Елочкин отвечал чистую правду:
— Солдат на фронте за победу больше не бьется.
— Почему?
— Потому что с выдохшимся сердцем биться за победу нельзя.
— А если с тыла подпереть?
— Мобилизация промышленности? Красиво получается. А по сути дела — что? Сбивается всероссийский союз капиталистов для закабаления рабочего класса…
— Д-д-да!..
Скоро Елочкин оказался в центре таких, с которыми спорить не приходилось. Они отлично понимали, что от внутренней неразберихи, от неуменья воевать, от бесталанности генералов поражение неизбежно и без революции. А ведь она-то шла, подходила…
— И разрушит революция прежде всего армию, которая не сумела победить…

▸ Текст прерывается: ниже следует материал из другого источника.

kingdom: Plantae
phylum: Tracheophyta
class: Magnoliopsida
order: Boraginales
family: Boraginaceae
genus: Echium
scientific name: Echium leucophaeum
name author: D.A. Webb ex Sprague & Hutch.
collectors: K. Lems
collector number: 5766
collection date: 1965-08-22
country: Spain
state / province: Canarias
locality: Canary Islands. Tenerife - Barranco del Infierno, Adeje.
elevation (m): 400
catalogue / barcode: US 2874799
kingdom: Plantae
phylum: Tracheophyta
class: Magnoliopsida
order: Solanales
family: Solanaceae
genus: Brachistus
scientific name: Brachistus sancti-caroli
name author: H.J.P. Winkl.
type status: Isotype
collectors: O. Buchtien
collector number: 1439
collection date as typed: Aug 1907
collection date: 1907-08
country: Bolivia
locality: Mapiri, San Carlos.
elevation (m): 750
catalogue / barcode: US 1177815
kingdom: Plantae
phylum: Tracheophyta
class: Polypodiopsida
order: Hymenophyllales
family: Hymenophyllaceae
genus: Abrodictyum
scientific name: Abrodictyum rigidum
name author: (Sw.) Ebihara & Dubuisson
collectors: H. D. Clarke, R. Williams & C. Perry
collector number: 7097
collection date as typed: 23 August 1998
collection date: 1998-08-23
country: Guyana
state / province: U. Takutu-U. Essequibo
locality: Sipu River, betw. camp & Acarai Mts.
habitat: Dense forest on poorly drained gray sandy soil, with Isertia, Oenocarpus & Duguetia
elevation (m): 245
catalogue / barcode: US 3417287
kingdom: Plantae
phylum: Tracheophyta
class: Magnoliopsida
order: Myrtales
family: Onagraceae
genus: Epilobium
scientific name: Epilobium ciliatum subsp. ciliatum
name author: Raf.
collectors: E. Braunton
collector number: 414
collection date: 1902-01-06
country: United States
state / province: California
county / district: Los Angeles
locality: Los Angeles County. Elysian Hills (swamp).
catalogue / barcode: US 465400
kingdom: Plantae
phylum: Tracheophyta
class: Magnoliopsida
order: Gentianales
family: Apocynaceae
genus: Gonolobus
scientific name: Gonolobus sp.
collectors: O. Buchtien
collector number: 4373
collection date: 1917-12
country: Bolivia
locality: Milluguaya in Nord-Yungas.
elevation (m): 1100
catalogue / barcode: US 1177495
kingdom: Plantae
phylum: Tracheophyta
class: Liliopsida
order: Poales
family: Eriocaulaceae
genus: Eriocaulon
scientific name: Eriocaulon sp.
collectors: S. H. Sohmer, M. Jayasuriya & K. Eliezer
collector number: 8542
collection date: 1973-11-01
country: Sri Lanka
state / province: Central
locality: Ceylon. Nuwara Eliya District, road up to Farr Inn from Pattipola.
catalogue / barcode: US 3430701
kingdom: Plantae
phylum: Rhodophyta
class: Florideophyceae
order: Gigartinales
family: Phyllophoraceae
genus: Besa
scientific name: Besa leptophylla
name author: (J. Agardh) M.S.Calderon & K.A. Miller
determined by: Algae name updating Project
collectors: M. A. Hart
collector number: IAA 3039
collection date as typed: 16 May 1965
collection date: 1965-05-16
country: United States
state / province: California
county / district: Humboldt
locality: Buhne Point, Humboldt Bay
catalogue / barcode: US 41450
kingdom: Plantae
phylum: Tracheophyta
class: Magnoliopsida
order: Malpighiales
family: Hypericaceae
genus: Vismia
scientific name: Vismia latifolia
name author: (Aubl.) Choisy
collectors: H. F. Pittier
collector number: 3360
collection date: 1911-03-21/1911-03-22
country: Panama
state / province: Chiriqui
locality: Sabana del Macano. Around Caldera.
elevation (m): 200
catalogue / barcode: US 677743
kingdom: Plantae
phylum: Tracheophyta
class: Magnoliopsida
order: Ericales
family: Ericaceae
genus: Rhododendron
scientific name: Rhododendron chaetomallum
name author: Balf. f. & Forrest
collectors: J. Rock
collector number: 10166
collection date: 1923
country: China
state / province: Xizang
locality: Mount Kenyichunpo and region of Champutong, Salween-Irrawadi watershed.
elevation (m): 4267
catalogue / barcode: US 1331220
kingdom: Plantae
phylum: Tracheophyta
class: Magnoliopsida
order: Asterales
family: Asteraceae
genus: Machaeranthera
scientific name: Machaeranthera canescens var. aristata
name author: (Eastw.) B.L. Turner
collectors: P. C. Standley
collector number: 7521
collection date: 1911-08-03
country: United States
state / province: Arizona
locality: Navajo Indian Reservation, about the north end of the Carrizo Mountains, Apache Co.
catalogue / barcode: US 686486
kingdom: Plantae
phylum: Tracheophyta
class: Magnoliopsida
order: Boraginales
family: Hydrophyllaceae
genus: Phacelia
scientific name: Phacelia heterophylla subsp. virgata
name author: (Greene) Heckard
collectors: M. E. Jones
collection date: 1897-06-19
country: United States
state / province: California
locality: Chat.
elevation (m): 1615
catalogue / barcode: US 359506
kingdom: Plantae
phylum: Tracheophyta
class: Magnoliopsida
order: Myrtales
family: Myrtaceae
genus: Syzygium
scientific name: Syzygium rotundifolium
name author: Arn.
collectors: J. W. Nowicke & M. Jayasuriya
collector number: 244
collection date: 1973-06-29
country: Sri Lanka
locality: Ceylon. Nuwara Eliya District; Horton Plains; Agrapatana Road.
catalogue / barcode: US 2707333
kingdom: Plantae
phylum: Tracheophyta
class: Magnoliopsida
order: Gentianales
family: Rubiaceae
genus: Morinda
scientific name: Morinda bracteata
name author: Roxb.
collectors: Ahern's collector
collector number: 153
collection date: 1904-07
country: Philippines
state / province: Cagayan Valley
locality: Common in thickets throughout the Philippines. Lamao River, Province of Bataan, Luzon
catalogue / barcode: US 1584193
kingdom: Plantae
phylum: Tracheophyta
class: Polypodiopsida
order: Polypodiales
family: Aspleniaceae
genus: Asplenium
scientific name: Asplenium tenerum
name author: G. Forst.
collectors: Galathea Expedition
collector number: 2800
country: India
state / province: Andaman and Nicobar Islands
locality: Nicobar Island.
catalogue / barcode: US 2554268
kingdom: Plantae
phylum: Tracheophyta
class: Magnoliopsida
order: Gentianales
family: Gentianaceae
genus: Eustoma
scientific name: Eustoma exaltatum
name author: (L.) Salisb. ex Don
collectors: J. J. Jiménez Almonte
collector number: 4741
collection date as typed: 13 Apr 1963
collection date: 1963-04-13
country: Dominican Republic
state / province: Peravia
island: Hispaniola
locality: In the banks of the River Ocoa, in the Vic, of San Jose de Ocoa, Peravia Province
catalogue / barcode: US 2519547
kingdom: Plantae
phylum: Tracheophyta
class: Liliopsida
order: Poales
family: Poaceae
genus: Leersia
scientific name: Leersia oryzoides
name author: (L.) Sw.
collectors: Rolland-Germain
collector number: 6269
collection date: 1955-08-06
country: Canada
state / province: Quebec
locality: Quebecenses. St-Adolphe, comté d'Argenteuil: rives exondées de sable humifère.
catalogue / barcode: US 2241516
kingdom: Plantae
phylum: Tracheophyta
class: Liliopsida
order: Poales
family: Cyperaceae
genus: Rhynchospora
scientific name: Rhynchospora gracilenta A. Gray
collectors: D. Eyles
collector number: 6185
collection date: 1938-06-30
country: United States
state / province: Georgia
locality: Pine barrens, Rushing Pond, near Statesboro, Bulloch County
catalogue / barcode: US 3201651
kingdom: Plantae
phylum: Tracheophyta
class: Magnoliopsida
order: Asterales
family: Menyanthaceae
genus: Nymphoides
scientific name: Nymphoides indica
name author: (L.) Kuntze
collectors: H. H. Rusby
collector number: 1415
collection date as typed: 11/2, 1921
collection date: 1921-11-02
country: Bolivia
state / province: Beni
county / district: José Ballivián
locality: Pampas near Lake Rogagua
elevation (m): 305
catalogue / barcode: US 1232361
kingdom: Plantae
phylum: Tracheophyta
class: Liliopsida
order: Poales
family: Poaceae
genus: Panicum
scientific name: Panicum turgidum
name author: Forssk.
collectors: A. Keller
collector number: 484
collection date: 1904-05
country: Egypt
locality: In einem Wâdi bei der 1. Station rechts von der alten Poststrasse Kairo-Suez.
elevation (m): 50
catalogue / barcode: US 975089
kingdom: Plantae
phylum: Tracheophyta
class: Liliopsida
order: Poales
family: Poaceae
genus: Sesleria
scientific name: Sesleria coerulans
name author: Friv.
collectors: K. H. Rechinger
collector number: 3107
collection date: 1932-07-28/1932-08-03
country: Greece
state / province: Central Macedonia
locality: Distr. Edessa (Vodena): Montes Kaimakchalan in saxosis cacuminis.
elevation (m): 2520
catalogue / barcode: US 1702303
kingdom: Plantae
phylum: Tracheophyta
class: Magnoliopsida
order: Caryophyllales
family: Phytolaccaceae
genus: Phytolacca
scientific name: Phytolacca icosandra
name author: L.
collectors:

Елочкин приехал на завод, еще чувствуя себя солдатом. За долгие годы службы это солдатское самоощущение въелось в тело, всосалось в кровь. Теперь он был монтером, но попрежнему носил погоны и шинель, отдавая честь, ел глазами и проделывал множество условных фокусов, к выполнению которых накрепко бывает приторочен солдатской дисциплиной человек. Так же точно вели себя и другие, присланные с фронта на завод, солдаты. Но завод — не полк, мастерская — не рота. Коренных путиловцев угнали. Однако воздух, которым дышали здесь эти люди, не исчез вместе с ними. Теперь им дышали солдаты. И Елочкин с радостным удивлением примечал по себе и по другим, как быстро сползала с путиловских солдат их фронтовая шкура, и превращались они в самых подлинных рабочих. Директор завода генерал Дубницкий вывесил приказ: «Замечено мною, что многие из нижних чинов, прикомандированных для работ на зароде, не отдают установленной чести и вообще держат себя, как не подобает нижним чинам. Объявляю, Что виновные в нарушении воинского чинопочитания будут подвергаться взысканиям». Солдаты-рабочие молча читали приказ. По лицам бежали ухмылки.
— «Замечено тобою»… Еще и не то заметишь!
Это сказал Елочкин. Он не хотел говорить, — сказалось нечаянно, само собой. В первый момент ему стало не по себе. «Кажись, перебросил…» Но в следующую же минуту определилась мысль: ничего не перебросил, а, наоборот, только выразил вслух как раз то, что у каждого вилось в мыслях. Переглянулись, смеясь; разошлись, и едко заскрипели у станков злые голоса, толкуя о неизбежном…
…В начале ноября завод взбудоражился арестами, обысками, выемкой дел из больничной кассы. Заводские большевики захлопотали. Надо было организовать выдачу двойных пособий женам арестованных. Сборы в пользу семейств, лишившихся казенного пайка, надо было так устроить и провести, чтобы получилось из этих сборов широкое агитационное мероприятие. В лавке заводского потребительского общества неожиданно исчезли сахар, масло и мука. Спекуляция разлилась по заставным тупикам. Женщины с черного хода врывались в пустые пекарни, ловили и избивали мародеров-торговцев…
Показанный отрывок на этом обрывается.